Problem to solve
Show each line of the records below where the word "HOSE" occurs.

Data extract
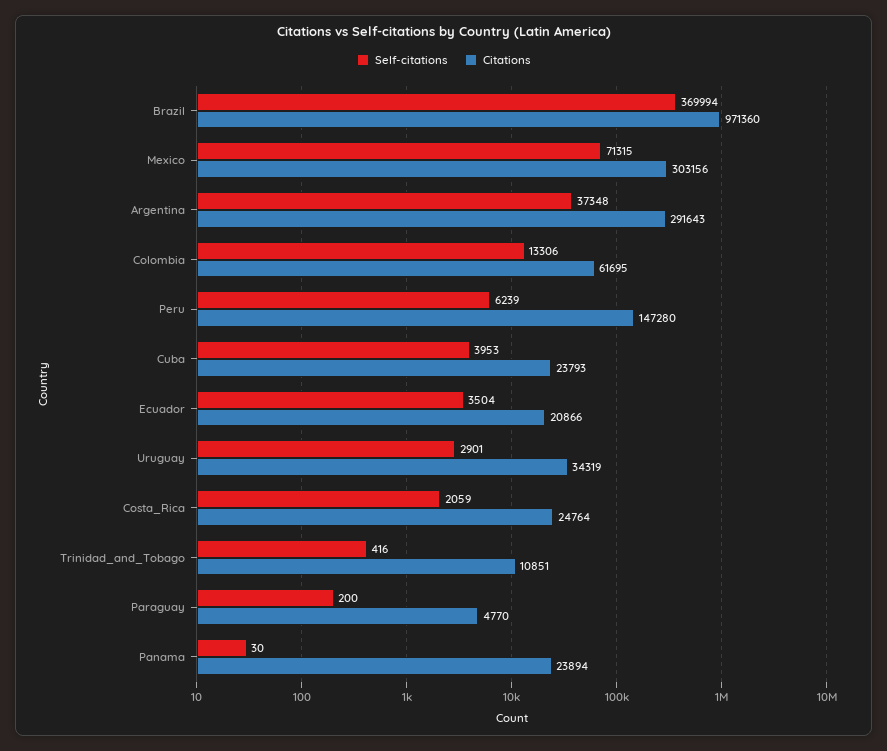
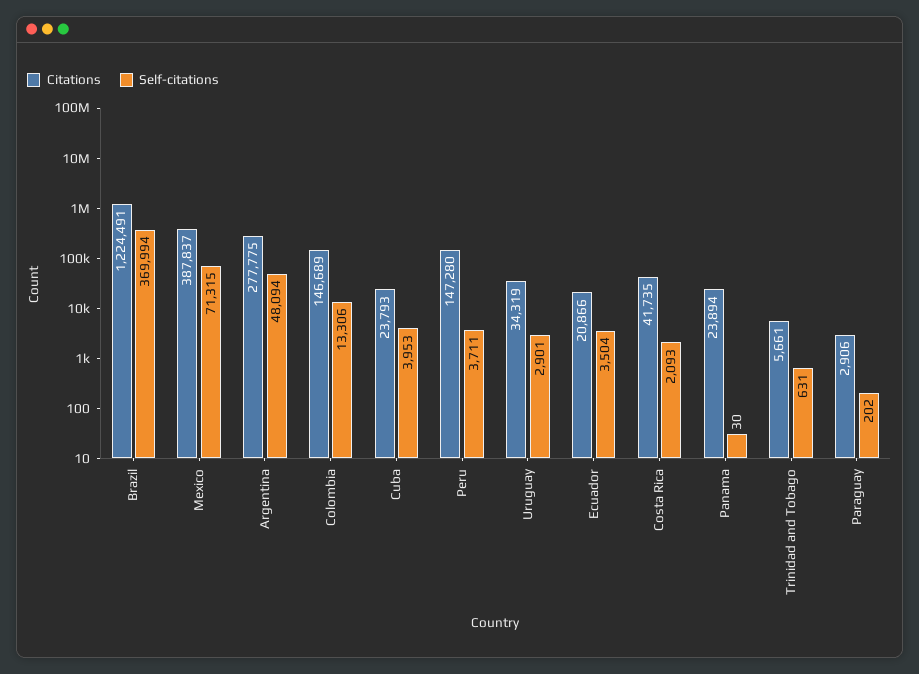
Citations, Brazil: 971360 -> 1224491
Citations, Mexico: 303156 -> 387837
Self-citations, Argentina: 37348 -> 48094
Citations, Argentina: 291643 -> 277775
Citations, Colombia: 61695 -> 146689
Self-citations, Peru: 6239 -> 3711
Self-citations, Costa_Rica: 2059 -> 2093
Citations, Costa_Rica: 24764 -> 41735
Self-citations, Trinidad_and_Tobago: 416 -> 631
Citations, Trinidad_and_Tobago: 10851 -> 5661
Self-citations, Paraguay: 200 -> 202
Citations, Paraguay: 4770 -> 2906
---
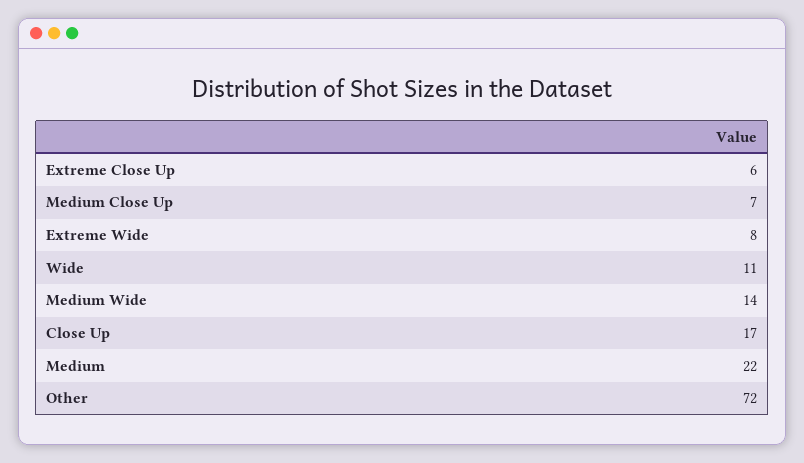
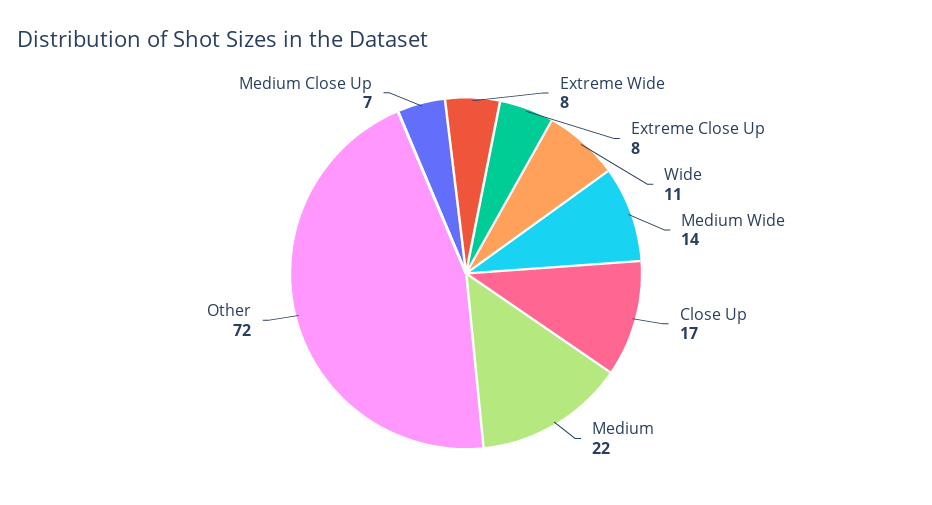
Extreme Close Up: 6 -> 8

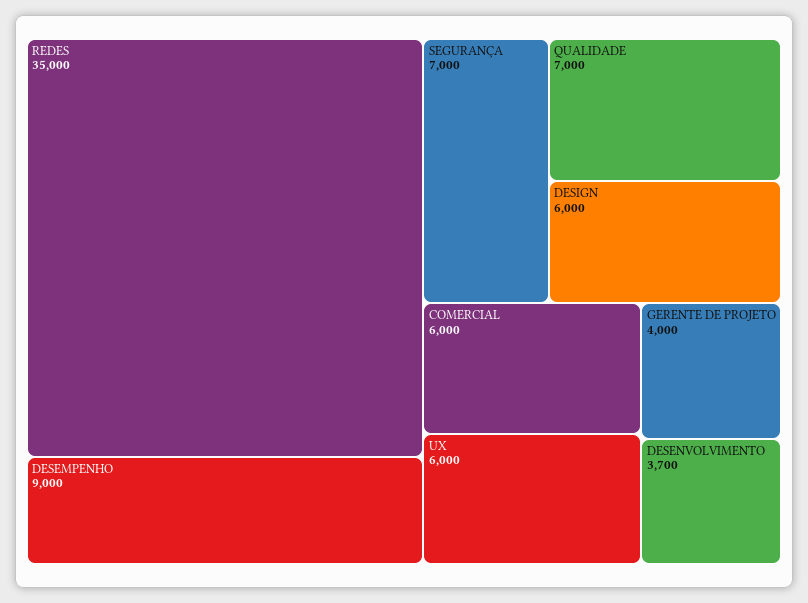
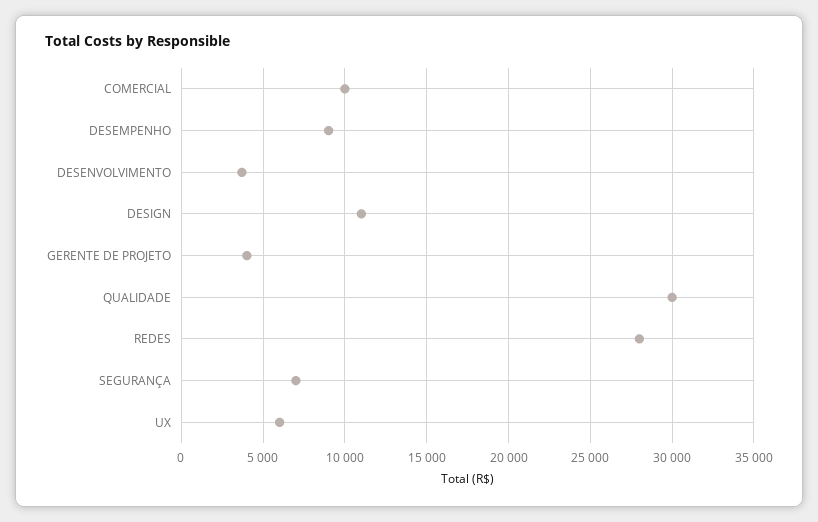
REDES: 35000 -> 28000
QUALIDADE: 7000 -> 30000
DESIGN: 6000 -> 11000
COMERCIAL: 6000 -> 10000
...
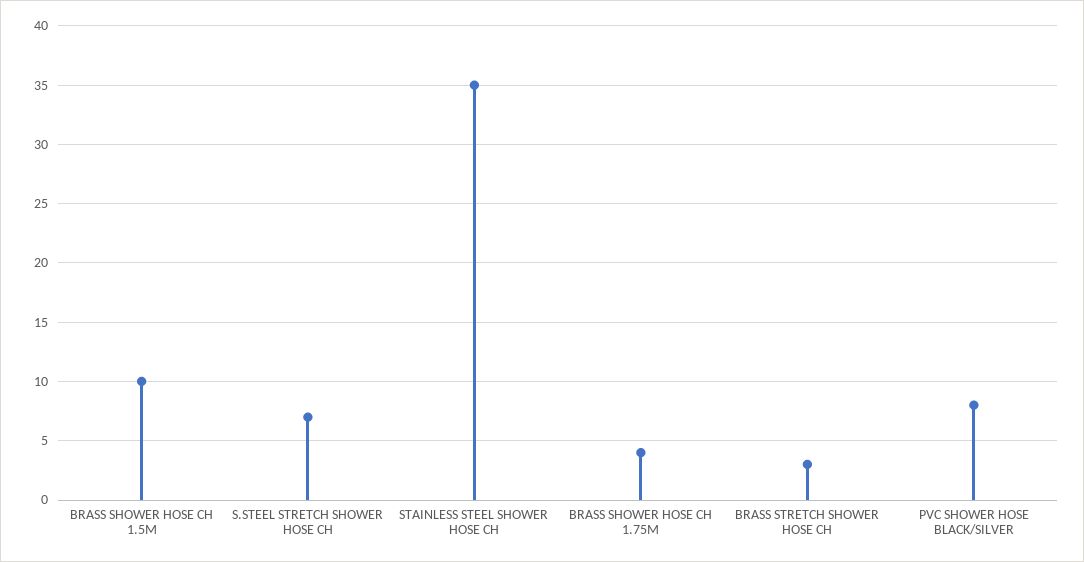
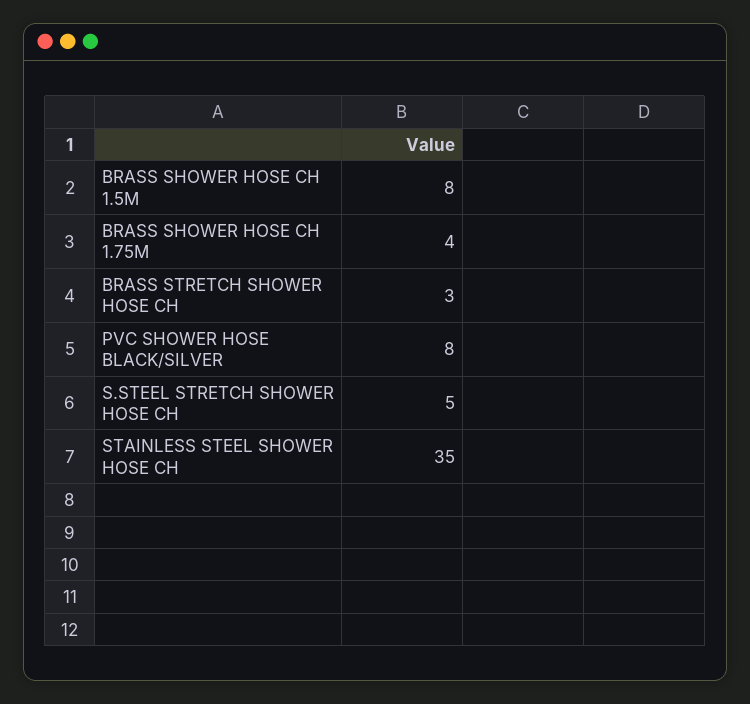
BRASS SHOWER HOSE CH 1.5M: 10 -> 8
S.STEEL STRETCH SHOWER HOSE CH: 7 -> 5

Task solution
BRASS SHOWER HOSE CH 1.5M: 10 -> 8
S.STEEL STRETCH SHOWER HOSE CH: 7 -> 5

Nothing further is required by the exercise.